Page text:
Refactor tasks to improve APM support by pugnascotia · Pull Request #87917 · elastic/elasticsearch

pugnascotia · 2022-06-22T10:58:17Z

Part of #84369. Split out from #87696. Rework how some work is executed
by creating child tasks for them, so that when traced by APM, it results
in more meaningful parent and child tasks in the UI. It also improves
how Elasticsearch is modelling the work.

Part of elastic#84369. Split out from elastic#87696. Rework how some work is executed by creating child tasks for them, so that when traced by APM, it results in more meaningful parent and child tasks in the UI. It also improves how Elasticsearch is modelling the work.

elasticmachine · 2022-06-22T10:58:21Z

Pinging @elastic/es-distributed (Team:Distributed)

pugnascotia · 2022-06-22T13:40:51Z

@elasticmachine run elasticsearch-ci/part-1 because the failure doesn't reproduce.

henningandersen

This looks mostly good. I hope we can fix the constructor order. Also, I would like to see a bit of shallow testing that we actually utilize the task manager/generate child tasks during cluster state publishing and recovery, just to retain the functionality for the future.

server/src/main/java/org/elasticsearch/cluster/service/ClusterService.java

henningandersen · 2022-06-23T12:37:56Z

server/src/main/java/org/elasticsearch/cluster/service/MasterService.java


    static final String MASTER_UPDATE_THREAD_NAME = "masterService#updateTask";

+    public static final String STATE_UPDATE_ACTION_NAME = "internal:cluster/coordination/update_state";


This looks like a transport action name. In other places where we register a task, we pick a simpler name with no "internal:" prefix, for instance for enrich, it is just policy_execution. I'd prefer the same here to avoid the confusion. publish_cluster_state_update for instance.

But there are also examples in the same form - for example, JoinHelper has 3 action names that all start with internal:cluster/coordination. The internal: prefix will also make it easier to filter out cluster management tasks when capturing traces, because we can filter in and filter out by span name, which here equates to task name.

Those 3 are different, they are all 3 registered as transport actions and used on the wire. A common prefix for all artificial actions would be fine though, we just have not had it. We could start one now or leave this without one. I'd prefer not to reuse the space we have. I think filtering internal: is not going to be useful anyway, so many actions under that anyway.

I agree that filtering on prefixes like internal: is probably not helpful, and indeed end-users probably don't know much about the structure of these action names. It would have been good to have all action names following the same structure as the ones for transport actions, but I think we've already crossed that bridge unfortunately. So yes a bare publish_cluster_state_update would be ok with me.

(Saved data entries)
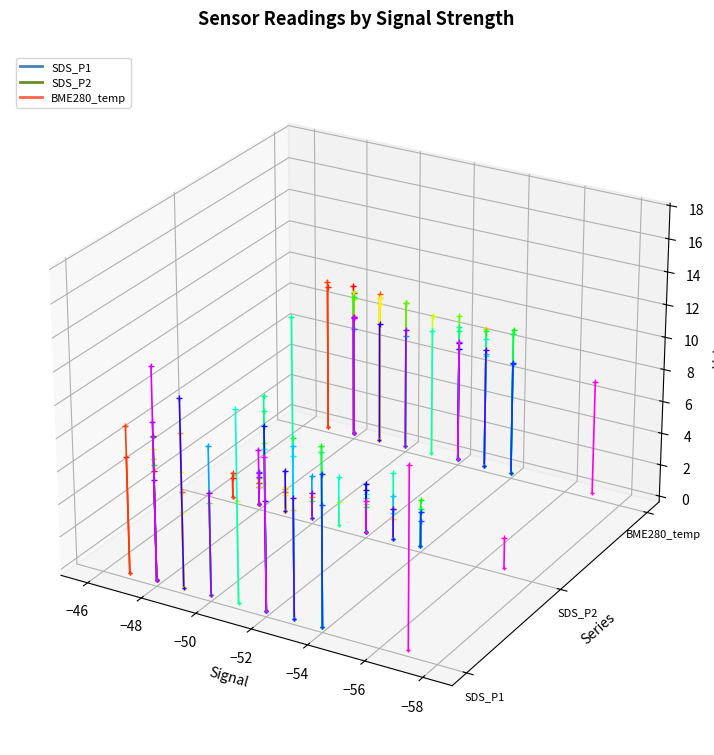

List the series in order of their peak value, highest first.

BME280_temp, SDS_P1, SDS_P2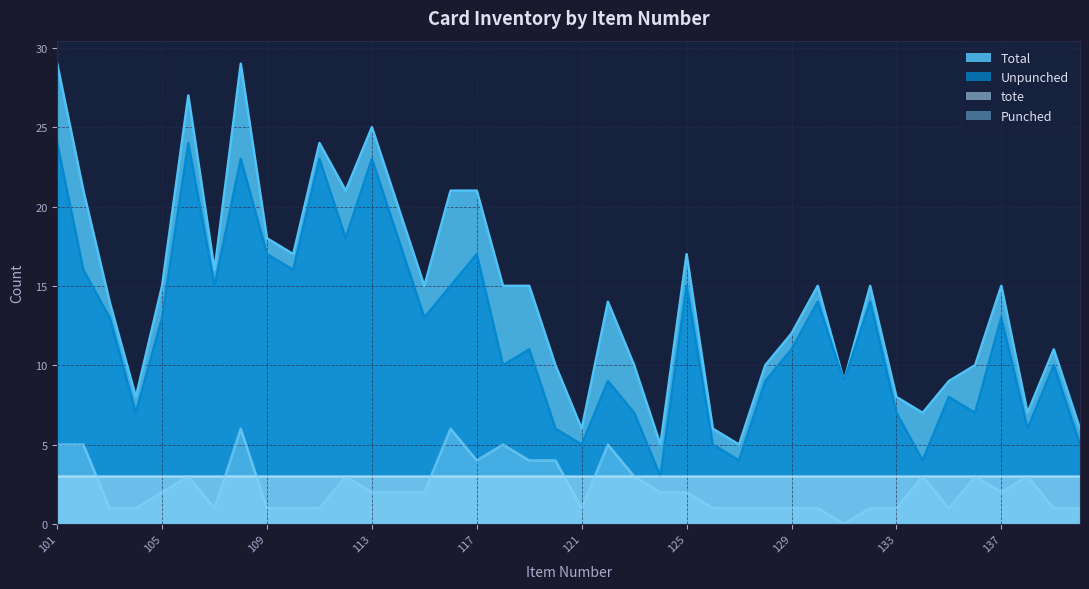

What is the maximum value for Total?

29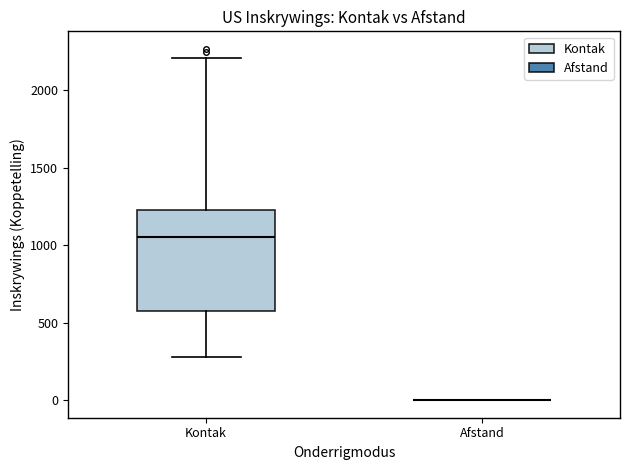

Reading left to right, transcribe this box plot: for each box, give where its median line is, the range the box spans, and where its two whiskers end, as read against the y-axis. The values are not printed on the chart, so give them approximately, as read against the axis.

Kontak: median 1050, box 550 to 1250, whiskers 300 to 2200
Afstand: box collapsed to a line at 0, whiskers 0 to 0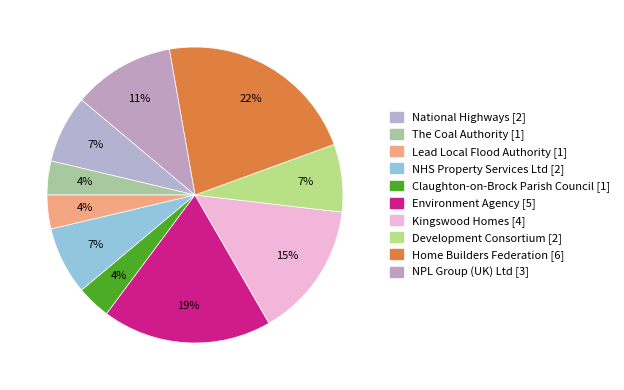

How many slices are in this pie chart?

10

List of tasks:
A: In the pull request thread, what task name does henningandersen suggest as an example of a simpler name without the "internal:" prefix?
B: In the pull request thread, rewrite the part that opens with the words containing "This looks like" and closes with "publish_cluster_state_update for instance.", swapping "simpler name" for "shorter name".
C: Continue the pull request thread on refactoring tasks for APM support from the point where it stops.

Answers given:
A: publish_cluster_state_update

B:
This looks like a transport action name. In other places where we register a task, we pick a shorter name with no "internal:" prefix, for instance for enrich, it is just policy_execution. I'd prefer the same here to avoid the confusion. publish_cluster_state_update for instance.

C:
I updated the task name, and had a go at adding a test in MasterServiceTests. Please let me know what you think, I hacked it together from other examples.

I looked into adding something similar for recoveries, but I'm a bit lost. I looked at PeerRecoverySourceServiceTests since it's already being changed to create a task to pass in, but the existing test is very narrow in scope and it's not obvious how to problem the task-executing behaviour without lots of new setup code or by opening up method visibility, neither of which is appealing. I'm hoping someone can point somewhere and say "oh, you just need something a bit like that."

...anyone?

I had something like IndexRecoveryIT.testOngoingRecoveryAndMasterFailOver in mind, i.e., ensure a recovery, then block it through transport, then check that the task is registered correctly (not doing the master failover part of the test).

I'd be happy to hack something together.

Did not look at your test yet, might be sufficient.

…art-1

pugnascotia · 2022-06-29T19:53:15Z

@henningandersen CI is green, can you take another look?

henningandersen

The Node construction part looks good to me. I left a couple more comments.

Also, I would like to see a bit of shallow testing that we actually utilize the task manager/generate child tasks during cluster state publishing and recovery, just to retain the functionality for the future.

I did not see this added, will you look into that please?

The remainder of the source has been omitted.